__Excerpt to read__:
= = = = = = =

The Maya civilization: Historical conflict (part 1)

articles History & People

Luis Dumois

There is no truth in the words
of foreigners.

Chilam Balam of Chumayel

The news arrives every day: accusations of menacing maneuvers by the Mexican army in Chiapas, proclamations and declarations from different groups and leaders, peace commissions that grow and die like wild flowers in the fields. Violence and killings. Injustice and oppression.

Articles are published. Commentaries are transmitted. Books are written. Social and political analysts, newspapermen and observers from every corner of the world look for the roots of the conflict among today’s players: the PRI, Bishop Samuel Ruiz, the professional partisans and troublemakers who appear to be the promoters and organizers of the war.

But the truth lies elsewhere.

The truth is that the Mayan war began almost 500 years ago and has never stopped.

The indians in the Yucatán peninsula who speak la maya; Tzeltals, Tzotzils and Chamulas from Chiapas; Lacandons in their jungle; Cakchikels and Quichés from Guatemala; Kekchís from Belize; Chontals, Choles, Tojolabals, Mams, Motozintlecs and Itzáes in the Petén – all of them are the descendants of the ancient Maya, whose long lost cities, civilization, Mathematics, calendar and Astronomy amaze us even today.

Yes, they are the same masked rebels that often appear in the news arriving from Chiapas.

Today, the Maya live in the same land that belonged to their ancestors, from Campeche and Yucatán to Honduras, and they keep being the same old headache to the white people who came to take their homeland in the first quarter of the 16th Century. The Maya nation today counts more than six million souls, making them the most numerous indian people in the Americas, north of Perú.

The ethnic mosaic they conform to is still full of the inextinguishable flame of their glorious past, showing live colors in spite of the centuries of harsh rule and exploitation. Impoverished and forgotten peasants of the sierra; discriminated indians in the “white” cities of Chiapas (in which they are the majority), fabrics and tapestries, brilliant embroideries, exotic cuisinies full of the products from the jungle and of the condiments guarded with zeal for many years; partisans and heroes; murderers and murdered. And yes, a Nobel prize among them.

The Mayan land has never been really at peace since the white people arrived. Just take a look to any historical timeline to see that peace for them, has been but a brief rest between war periods, revolts, insurrections and riots.

Who are these seditious Maya that have never pledged to integrate to our so called civilization?

About 1,750 years ago, ancient Maya reached what we call their Classical Period (see map). They raised buildings and constructions in the middle of the jungle that today amaze us. They fed their people with a stable system of food production, based on the cultivation of the maize (specially adverse conditions of their habitat notwithstanding), from the Yucatán to what is today known as Honduras.

= = = = = = =

__Provided records__:
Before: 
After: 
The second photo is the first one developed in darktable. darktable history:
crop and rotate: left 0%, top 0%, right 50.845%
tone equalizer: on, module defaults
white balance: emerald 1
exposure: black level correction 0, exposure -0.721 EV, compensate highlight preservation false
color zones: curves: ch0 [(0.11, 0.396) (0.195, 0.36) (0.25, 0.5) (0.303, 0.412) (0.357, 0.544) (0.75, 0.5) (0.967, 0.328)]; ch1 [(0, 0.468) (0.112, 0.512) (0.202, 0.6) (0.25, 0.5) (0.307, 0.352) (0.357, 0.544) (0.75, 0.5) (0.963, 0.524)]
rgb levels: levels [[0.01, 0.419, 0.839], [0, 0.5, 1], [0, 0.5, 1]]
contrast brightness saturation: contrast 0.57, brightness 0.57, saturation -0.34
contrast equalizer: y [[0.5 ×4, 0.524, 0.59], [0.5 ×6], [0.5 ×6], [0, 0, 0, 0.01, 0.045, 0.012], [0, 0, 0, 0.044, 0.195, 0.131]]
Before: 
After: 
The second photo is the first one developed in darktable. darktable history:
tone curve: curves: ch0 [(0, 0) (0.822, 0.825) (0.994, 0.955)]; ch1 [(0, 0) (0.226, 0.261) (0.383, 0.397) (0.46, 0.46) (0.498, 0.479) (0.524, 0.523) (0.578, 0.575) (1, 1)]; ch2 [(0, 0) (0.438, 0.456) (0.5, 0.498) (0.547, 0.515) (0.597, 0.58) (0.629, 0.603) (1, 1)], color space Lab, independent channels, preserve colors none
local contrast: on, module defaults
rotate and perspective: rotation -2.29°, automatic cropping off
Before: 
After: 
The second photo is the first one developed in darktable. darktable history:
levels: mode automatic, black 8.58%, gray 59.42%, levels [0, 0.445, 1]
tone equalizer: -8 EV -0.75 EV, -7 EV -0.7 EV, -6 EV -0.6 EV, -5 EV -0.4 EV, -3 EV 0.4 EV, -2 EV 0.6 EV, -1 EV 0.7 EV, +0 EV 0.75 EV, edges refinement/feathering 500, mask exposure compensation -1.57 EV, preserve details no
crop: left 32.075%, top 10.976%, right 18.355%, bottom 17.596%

= = = = = = =

__Exercise set__:
1. Copy out word for word the part of the listing that opens at its very first line and closes with the line containing "exposure: black level", both ends included.
2. Carry on the article about the Maya and their history of conflict, starting right after its last sentence.

__Answers below__:
1.
Before: 
After: 
The second photo is the first one developed in darktable. darktable history:
crop and rotate: left 0%, top 0%, right 50.845%
tone equalizer: on, module defaults
white balance: emerald 1
exposure: black level correction 0, exposure -0.721 EV, compensate highlight preservation false

2.
With primitive instruments they devised a calendar system more precise than the Julian calendar used by the Romans, even more precise than the corrected Gregorian calendar (the Gregorian correction took place in the XVI Century, many years after the last great ceremonial center of the Maya was abandoned). Their numeric system, based on the number 20 (they surely counted using fingers and toes), which included the notion of positional value, handled concepts that no other culture, except the Hindu, managed to find.

The Maya discovered the vital concept of zero at least 300 years before the Hindu did so.

If we judge the achievements of the Maya culture, taking into account the limitations they suffered, there is no doubt that they qualify high among the advanced civilizations of the world. The environment in which they lived did not favor the development of complex technologies and cultivation systems. Accordingly, that environment was not capable of sustaining a sizable urban concentration, and that same scarce population did not encourage the development of political institutions, nor the formation of a consolidated state. Other ancient civilizations favored material accomplishments, political organization and imperial ideals, but the Maya worked much more on the intellectual and aesthetic fields.

As Betty Bell comments in her Critical Examination of the Maya Culture,

“So we might say that the cultural interests of the Maya yielded towards the intellectual achievement, at least in part because their physical and evolutive circumstances denied them the political and technological advancements that were more important to other societies.”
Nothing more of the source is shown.